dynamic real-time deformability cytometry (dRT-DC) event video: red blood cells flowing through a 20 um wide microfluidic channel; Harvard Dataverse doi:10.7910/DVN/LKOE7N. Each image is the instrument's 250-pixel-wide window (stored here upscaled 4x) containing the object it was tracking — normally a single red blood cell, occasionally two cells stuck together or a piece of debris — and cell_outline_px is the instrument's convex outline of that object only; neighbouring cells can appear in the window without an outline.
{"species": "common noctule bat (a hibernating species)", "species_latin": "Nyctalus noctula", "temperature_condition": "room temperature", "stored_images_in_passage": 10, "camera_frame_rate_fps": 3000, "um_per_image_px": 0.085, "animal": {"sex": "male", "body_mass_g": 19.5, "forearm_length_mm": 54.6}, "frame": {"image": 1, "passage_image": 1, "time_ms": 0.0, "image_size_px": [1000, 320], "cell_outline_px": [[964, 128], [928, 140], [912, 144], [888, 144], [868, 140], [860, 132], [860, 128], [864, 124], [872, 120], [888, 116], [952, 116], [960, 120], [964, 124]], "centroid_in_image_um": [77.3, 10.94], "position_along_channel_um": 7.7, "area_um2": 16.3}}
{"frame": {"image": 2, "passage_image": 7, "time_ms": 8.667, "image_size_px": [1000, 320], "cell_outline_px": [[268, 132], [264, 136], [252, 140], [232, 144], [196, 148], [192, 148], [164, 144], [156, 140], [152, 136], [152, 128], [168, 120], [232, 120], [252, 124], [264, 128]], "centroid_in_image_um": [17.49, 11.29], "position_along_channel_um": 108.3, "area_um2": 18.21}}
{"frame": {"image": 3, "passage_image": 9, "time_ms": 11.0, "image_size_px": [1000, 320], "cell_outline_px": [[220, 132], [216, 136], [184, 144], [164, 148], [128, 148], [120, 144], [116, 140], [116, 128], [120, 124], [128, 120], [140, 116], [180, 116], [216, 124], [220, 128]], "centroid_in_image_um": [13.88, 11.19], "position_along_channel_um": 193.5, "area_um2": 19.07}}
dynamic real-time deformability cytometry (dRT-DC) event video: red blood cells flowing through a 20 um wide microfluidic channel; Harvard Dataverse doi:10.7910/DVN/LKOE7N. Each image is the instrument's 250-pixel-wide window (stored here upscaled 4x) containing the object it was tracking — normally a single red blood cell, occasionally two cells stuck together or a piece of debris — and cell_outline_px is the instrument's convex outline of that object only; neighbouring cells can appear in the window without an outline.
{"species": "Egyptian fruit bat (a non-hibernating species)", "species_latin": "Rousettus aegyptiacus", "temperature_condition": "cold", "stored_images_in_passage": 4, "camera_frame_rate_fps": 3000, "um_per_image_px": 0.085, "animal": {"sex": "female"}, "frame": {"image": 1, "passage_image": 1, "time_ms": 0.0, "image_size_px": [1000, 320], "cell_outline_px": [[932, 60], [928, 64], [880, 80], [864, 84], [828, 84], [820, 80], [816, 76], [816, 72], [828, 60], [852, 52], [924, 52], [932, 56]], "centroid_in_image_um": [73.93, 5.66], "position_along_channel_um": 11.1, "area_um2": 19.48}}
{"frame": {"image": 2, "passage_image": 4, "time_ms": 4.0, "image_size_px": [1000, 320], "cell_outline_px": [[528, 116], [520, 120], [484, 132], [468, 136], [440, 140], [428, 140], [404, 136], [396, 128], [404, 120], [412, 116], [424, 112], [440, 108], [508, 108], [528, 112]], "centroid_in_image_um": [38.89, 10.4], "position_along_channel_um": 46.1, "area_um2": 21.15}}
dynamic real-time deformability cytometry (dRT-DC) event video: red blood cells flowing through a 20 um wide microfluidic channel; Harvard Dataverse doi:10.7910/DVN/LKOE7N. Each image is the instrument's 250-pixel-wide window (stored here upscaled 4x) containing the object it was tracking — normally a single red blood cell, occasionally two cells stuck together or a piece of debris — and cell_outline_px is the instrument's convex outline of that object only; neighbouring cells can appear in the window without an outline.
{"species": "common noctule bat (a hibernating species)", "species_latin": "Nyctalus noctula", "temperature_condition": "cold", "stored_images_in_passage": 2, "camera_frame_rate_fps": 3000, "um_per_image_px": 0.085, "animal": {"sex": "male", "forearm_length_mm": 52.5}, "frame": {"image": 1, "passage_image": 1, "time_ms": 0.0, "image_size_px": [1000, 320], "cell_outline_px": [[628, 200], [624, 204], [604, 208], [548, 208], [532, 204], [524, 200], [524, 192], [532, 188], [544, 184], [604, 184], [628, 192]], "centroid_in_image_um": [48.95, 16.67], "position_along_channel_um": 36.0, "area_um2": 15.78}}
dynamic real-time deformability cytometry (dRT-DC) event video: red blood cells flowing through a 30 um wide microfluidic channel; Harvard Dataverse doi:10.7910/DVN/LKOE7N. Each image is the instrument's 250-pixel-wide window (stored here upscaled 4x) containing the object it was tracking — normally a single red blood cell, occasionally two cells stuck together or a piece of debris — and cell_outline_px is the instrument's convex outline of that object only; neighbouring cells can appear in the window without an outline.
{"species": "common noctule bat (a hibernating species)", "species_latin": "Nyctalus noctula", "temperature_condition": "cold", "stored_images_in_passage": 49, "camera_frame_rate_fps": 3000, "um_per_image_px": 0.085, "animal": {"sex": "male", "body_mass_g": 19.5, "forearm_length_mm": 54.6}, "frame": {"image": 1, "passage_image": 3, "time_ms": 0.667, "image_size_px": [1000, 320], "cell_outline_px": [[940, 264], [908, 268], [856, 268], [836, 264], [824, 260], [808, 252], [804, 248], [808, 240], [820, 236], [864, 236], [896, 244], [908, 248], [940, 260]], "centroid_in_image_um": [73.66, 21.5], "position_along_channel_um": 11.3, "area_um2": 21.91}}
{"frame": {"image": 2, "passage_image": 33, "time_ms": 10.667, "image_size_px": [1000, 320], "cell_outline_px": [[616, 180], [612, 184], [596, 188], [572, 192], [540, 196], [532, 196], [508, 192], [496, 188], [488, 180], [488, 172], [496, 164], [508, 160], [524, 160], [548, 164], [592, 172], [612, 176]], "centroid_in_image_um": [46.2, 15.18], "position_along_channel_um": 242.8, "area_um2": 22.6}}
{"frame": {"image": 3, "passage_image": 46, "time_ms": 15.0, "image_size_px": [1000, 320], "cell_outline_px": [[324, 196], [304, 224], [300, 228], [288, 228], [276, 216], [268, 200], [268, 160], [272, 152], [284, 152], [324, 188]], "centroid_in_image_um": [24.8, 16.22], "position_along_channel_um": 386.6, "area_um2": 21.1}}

WHAT IS NEEDED —
Reproduce each entry from the records above, character for character.

SOLVED PROBLEM —
dynamic real-time deformability cytometry (dRT-DC) event video: red blood cells flowing through a 20 um wide microfluidic channel; Harvard Dataverse doi:10.7910/DVN/LKOE7N. Each image is the instrument's 250-pixel-wide window (stored here upscaled 4x) containing the object it was tracking — normally a single red blood cell, occasionally two cells stuck together or a piece of debris — and cell_outline_px is the instrument's convex outline of that object only; neighbouring cells can appear in the window without an outline.
{"species": "common noctule bat (a hibernating species)", "species_latin": "Nyctalus noctula", "temperature_condition": "room temperature", "stored_images_in_passage": 10, "camera_frame_rate_fps": 3000, "um_per_image_px": 0.085, "animal": {"sex": "male", "body_mass_g": 19.5, "forearm_length_mm": 54.6}, "frame": {"image": 1, "passage_image": 1, "time_ms": 0.0, "image_size_px": [1000, 320], "cell_outline_px": [[964, 128], [928, 140], [912, 144], [888, 144], [868, 140], [860, 132], [860, 128], [864, 124], [872, 120], [888, 116], [952, 116], [960, 120], [964, 124]], "centroid_in_image_um": [77.3, 10.94], "position_along_channel_um": 7.7, "area_um2": 16.3}}
{"frame": {"image": 2, "passage_image": 7, "time_ms": 8.667, "image_size_px": [1000, 320], "cell_outline_px": [[268, 132], [264, 136], [252, 140], [232, 144], [196, 148], [192, 148], [164, 144], [156, 140], [152, 136], [152, 128], [168, 120], [232, 120], [252, 124], [264, 128]], "centroid_in_image_um": [17.49, 11.29], "position_along_channel_um": 108.3, "area_um2": 18.21}}
{"frame": {"image": 3, "passage_image": 9, "time_ms": 11.0, "image_size_px": [1000, 320], "cell_outline_px": [[220, 132], [216, 136], [184, 144], [164, 148], [128, 148], [120, 144], [116, 140], [116, 128], [120, 124], [128, 120], [140, 116], [180, 116], [216, 124], [220, 128]], "centroid_in_image_um": [13.88, 11.19], "position_along_channel_um": 193.5, "area_um2": 19.07}}
dynamic real-time deformability cytometry (dRT-DC) event video: red blood cells flowing through a 20 um wide microfluidic channel; Harvard Dataverse doi:10.7910/DVN/LKOE7N. Each image is the instrument's 250-pixel-wide window (stored here upscaled 4x) containing the object it was tracking — normally a single red blood cell, occasionally two cells stuck together or a piece of debris — and cell_outline_px is the instrument's convex outline of that object only; neighbouring cells can appear in the window without an outline.
{"species": "Egyptian fruit bat (a non-hibernating species)", "species_latin": "Rousettus aegyptiacus", "temperature_condition": "cold", "stored_images_in_passage": 4, "camera_frame_rate_fps": 3000, "um_per_image_px": 0.085, "animal": {"sex": "female"}, "frame": {"image": 1, "passage_image": 1, "time_ms": 0.0, "image_size_px": [1000, 320], "cell_outline_px": [[932, 60], [928, 64], [880, 80], [864, 84], [828, 84], [820, 80], [816, 76], [816, 72], [828, 60], [852, 52], [924, 52], [932, 56]], "centroid_in_image_um": [73.93, 5.66], "position_along_channel_um": 11.1, "area_um2": 19.48}}
{"frame": {"image": 2, "passage_image": 4, "time_ms": 4.0, "image_size_px": [1000, 320], "cell_outline_px": [[528, 116], [520, 120], [484, 132], [468, 136], [440, 140], [428, 140], [404, 136], [396, 128], [404, 120], [412, 116], [424, 112], [440, 108], [508, 108], [528, 112]], "centroid_in_image_um": [38.89, 10.4], "position_along_channel_um": 46.1, "area_um2": 21.15}}
dynamic real-time deformability cytometry (dRT-DC) event video: red blood cells flowing through a 20 um wide microfluidic channel; Harvard Dataverse doi:10.7910/DVN/LKOE7N. Each image is the instrument's 250-pixel-wide window (stored here upscaled 4x) containing the object it was tracking — normally a single red blood cell, occasionally two cells stuck together or a piece of debris — and cell_outline_px is the instrument's convex outline of that object only; neighbouring cells can appear in the window without an outline.
{"species": "common noctule bat (a hibernating species)", "species_latin": "Nyctalus noctula", "temperature_condition": "cold", "stored_images_in_passage": 2, "camera_frame_rate_fps": 3000, "um_per_image_px": 0.085, "animal": {"sex": "male", "forearm_length_mm": 52.5}, "frame": {"image": 1, "passage_image": 1, "time_ms": 0.0, "image_size_px": [1000, 320], "cell_outline_px": [[628, 200], [624, 204], [604, 208], [548, 208], [532, 204], [524, 200], [524, 192], [532, 188], [544, 184], [604, 184], [628, 192]], "centroid_in_image_um": [48.95, 16.67], "position_along_channel_um": 36.0, "area_um2": 15.78}}
dynamic real-time deformability cytometry (dRT-DC) event video: red blood cells flowing through a 30 um wide microfluidic channel; Harvard Dataverse doi:10.7910/DVN/LKOE7N. Each image is the instrument's 250-pixel-wide window (stored here upscaled 4x) containing the object it was tracking — normally a single red blood cell, occasionally two cells stuck together or a piece of debris — and cell_outline_px is the instrument's convex outline of that object only; neighbouring cells can appear in the window without an outline.
{"species": "common noctule bat (a hibernating species)", "species_latin": "Nyctalus noctula", "temperature_condition": "cold", "stored_images_in_passage": 49, "camera_frame_rate_fps": 3000, "um_per_image_px": 0.085, "animal": {"sex": "male", "body_mass_g": 19.5, "forearm_length_mm": 54.6}, "frame": {"image": 1, "passage_image": 3, "time_ms": 0.667, "image_size_px": [1000, 320], "cell_outline_px": [[940, 264], [908, 268], [856, 268], [836, 264], [824, 260], [808, 252], [804, 248], [808, 240], [820, 236], [864, 236], [896, 244], [908, 248], [940, 260]], "centroid_in_image_um": [73.66, 21.5], "position_along_channel_um": 11.3, "area_um2": 21.91}}
{"frame": {"image": 2, "passage_image": 33, "time_ms": 10.667, "image_size_px": [1000, 320], "cell_outline_px": [[616, 180], [612, 184], [596, 188], [572, 192], [540, 196], [532, 196], [508, 192], [496, 188], [488, 180], [488, 172], [496, 164], [508, 160], [524, 160], [548, 164], [592, 172], [612, 176]], "centroid_in_image_um": [46.2, 15.18], "position_along_channel_um": 242.8, "area_um2": 22.6}}
{"frame": {"image": 3, "passage_image": 46, "time_ms": 15.0, "image_size_px": [1000, 320], "cell_outline_px": [[324, 196], [304, 224], [300, 228], [288, 228], [276, 216], [268, 200], [268, 160], [272, 152], [284, 152], [324, 188]], "centroid_in_image_um": [24.8, 16.22], "position_along_channel_um": 386.6, "area_um2": 21.1}}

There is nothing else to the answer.